Here is a playing insight that I have never read about. Steven Burns introduced me to it (he learned about it in France.)
Clean playing comes as a result of focused a centered focused embouchure: accurately buzzing the desired pitch. Valve changes must be clean. All keys must be practiced (scales, chords, and intervals - at all dynamics and articulations.)
When all these basics are mastered somewhat there remains and advanced topic: It can be called an against the grain pitch change- (the concept is used by trombonists all the time.)
"With the grain" would be moving to shorter tubing while going higher C# (1,2,3) to G (0). This type of interval does not present undue problems - just hear it and play it, with normal clean fingerings.
"Against the grain" would be "low" C (0) to C# (!,2,3). Going from the open horn to the longest amount of tubing available. Even when the fingerings are clean, accurate, and fast - a turbulence is created by the lengthening of the air path through the horn. Common problems occur in the trill between third space C and the D above it (0 - 1), as in the Carnival of Venice, first Variation.

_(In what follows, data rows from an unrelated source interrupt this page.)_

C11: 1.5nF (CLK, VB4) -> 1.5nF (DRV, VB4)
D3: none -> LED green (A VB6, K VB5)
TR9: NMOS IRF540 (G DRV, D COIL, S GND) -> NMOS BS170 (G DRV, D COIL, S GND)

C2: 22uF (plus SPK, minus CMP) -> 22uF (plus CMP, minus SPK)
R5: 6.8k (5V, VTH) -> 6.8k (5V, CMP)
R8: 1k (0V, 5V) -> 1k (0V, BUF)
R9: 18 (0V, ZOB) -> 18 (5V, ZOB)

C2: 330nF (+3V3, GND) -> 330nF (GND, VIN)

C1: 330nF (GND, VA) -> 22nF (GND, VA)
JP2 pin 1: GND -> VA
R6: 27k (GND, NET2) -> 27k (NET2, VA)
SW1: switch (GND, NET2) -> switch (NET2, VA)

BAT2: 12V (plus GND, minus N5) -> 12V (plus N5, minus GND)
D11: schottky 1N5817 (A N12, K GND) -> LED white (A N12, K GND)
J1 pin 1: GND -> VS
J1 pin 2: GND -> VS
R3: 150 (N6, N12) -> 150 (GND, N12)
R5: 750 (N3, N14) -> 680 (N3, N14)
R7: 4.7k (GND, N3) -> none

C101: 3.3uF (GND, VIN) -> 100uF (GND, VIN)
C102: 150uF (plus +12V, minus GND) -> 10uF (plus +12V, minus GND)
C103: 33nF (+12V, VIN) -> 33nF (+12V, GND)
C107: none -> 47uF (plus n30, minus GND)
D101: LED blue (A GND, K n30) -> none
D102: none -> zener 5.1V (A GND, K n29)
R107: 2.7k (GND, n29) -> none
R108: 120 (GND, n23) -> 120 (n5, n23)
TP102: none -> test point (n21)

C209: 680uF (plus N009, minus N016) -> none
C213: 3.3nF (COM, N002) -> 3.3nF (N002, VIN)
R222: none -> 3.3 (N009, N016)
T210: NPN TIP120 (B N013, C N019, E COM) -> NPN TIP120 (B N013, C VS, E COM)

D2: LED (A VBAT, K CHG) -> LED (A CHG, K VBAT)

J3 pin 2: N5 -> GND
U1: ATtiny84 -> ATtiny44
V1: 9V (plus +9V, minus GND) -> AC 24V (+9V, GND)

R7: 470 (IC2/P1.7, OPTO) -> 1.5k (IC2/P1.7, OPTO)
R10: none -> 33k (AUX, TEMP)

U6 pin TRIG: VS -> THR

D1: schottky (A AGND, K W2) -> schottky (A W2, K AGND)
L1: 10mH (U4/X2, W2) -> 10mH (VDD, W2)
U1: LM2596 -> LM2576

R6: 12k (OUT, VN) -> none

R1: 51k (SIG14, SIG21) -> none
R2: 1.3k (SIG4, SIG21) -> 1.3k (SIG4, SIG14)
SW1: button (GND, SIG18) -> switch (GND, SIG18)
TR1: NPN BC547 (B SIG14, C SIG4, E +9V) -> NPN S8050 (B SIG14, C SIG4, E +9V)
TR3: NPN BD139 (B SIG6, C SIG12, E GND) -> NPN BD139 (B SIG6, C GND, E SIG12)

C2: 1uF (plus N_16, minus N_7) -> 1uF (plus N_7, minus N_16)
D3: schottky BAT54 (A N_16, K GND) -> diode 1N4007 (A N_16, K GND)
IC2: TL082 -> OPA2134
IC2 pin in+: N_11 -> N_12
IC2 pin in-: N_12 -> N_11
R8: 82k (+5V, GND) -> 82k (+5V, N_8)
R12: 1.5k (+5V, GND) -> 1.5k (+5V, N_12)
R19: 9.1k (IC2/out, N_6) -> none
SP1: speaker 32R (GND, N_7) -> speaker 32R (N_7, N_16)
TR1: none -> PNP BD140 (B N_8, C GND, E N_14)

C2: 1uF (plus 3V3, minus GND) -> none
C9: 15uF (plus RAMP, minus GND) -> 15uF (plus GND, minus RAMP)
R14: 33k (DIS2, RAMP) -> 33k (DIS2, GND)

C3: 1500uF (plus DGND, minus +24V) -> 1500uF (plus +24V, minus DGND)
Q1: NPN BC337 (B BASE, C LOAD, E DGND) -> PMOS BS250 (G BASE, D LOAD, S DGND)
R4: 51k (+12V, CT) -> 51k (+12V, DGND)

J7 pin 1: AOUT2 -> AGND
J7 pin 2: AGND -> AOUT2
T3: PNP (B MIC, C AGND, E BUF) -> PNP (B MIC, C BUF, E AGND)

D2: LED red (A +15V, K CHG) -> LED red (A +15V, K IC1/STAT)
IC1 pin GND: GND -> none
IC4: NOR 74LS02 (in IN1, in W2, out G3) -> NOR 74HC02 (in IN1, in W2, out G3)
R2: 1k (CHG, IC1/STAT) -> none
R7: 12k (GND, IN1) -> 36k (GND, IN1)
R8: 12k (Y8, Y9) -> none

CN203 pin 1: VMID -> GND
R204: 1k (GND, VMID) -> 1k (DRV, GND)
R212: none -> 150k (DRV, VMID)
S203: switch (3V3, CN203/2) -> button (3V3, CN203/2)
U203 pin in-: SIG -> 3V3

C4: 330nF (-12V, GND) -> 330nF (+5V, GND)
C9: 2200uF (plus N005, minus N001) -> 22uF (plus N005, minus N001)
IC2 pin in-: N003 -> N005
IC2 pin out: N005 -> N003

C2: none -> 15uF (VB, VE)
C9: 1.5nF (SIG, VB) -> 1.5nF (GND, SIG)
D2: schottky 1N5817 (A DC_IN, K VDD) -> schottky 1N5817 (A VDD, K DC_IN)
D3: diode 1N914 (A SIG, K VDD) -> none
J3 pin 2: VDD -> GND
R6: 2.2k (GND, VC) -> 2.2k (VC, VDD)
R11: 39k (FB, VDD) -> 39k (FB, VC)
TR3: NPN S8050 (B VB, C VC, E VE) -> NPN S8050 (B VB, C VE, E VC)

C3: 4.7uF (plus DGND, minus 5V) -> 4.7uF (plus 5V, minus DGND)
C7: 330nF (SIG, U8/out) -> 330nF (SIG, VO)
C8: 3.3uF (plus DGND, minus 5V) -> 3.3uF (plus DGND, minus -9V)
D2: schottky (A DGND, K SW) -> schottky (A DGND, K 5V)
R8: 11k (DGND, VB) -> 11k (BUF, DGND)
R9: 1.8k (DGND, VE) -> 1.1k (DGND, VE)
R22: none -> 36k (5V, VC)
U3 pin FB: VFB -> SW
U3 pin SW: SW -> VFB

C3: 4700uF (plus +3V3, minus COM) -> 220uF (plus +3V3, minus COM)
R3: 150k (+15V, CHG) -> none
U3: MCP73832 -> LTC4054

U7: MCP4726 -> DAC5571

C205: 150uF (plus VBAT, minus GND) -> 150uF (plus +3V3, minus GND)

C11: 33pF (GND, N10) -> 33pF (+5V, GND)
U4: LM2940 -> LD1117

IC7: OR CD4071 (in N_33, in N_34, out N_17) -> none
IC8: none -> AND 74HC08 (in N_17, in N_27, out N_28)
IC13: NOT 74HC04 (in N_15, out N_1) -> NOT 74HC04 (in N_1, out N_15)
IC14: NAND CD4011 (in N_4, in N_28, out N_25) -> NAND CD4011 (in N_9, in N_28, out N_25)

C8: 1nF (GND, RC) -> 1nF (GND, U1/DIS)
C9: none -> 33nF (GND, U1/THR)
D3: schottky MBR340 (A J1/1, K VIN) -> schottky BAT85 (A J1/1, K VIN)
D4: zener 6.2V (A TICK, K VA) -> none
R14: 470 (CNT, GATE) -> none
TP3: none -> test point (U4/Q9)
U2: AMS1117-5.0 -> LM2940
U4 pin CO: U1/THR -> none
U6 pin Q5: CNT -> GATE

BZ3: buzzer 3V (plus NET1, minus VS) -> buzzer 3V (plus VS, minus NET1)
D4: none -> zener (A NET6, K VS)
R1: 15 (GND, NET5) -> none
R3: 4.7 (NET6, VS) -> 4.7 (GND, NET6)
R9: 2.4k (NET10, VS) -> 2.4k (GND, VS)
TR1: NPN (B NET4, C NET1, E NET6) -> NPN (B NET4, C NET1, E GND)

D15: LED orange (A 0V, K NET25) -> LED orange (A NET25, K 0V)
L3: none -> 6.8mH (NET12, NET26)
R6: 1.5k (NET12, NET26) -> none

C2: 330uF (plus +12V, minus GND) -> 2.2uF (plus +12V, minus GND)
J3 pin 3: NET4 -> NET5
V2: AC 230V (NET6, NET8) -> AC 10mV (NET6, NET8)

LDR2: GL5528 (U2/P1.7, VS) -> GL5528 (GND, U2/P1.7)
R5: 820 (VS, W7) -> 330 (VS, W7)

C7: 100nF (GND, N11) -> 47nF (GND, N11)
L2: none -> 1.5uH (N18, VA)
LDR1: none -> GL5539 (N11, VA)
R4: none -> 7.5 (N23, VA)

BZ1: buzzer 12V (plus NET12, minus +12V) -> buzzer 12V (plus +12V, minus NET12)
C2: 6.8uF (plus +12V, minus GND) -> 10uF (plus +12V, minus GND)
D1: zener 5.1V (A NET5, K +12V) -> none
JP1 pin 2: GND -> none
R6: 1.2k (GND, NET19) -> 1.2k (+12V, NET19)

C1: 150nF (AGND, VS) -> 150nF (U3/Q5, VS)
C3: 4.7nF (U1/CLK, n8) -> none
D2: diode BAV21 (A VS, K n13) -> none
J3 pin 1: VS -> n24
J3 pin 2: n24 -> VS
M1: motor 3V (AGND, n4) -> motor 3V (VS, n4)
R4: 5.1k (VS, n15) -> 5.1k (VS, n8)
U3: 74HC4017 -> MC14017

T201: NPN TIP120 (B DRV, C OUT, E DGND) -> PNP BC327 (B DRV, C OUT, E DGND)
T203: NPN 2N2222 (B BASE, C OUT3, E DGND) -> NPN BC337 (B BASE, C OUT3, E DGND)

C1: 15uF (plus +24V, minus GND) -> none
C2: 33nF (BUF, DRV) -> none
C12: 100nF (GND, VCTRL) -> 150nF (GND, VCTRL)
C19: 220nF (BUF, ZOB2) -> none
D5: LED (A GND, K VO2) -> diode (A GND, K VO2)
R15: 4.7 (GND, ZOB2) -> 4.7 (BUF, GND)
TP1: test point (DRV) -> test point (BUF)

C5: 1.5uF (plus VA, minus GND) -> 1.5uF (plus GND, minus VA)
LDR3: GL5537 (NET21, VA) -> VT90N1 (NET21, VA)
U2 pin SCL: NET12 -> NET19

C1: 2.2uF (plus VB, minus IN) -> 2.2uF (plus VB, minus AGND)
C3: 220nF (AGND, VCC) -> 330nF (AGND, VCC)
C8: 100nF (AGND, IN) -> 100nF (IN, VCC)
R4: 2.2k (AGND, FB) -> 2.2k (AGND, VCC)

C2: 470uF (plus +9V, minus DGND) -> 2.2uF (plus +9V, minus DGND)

This against the grain phenomenon occurs frequently - (C - D) (C - E) (C- F) ... (D -Eb) ... (F# -G#). They happen in every scale.
Once made aware of this, the player will notice this every time it happens. It tends to harm lyrical passages in most players performance. It is where the unwanted noise crops up - when nothing wrong has been done - and the mastery of this is what separates the Maurice Andres from the mass of players - who are unaware of it most of the time.
The solution to this is to practice slow trills on every instance of this. Play your circle of fifths, trilling every across the grain slur. Do now move on until it is clean and clear. It can be done, and is a matter of air and embouchure coordination.
Have you ever experimented with this?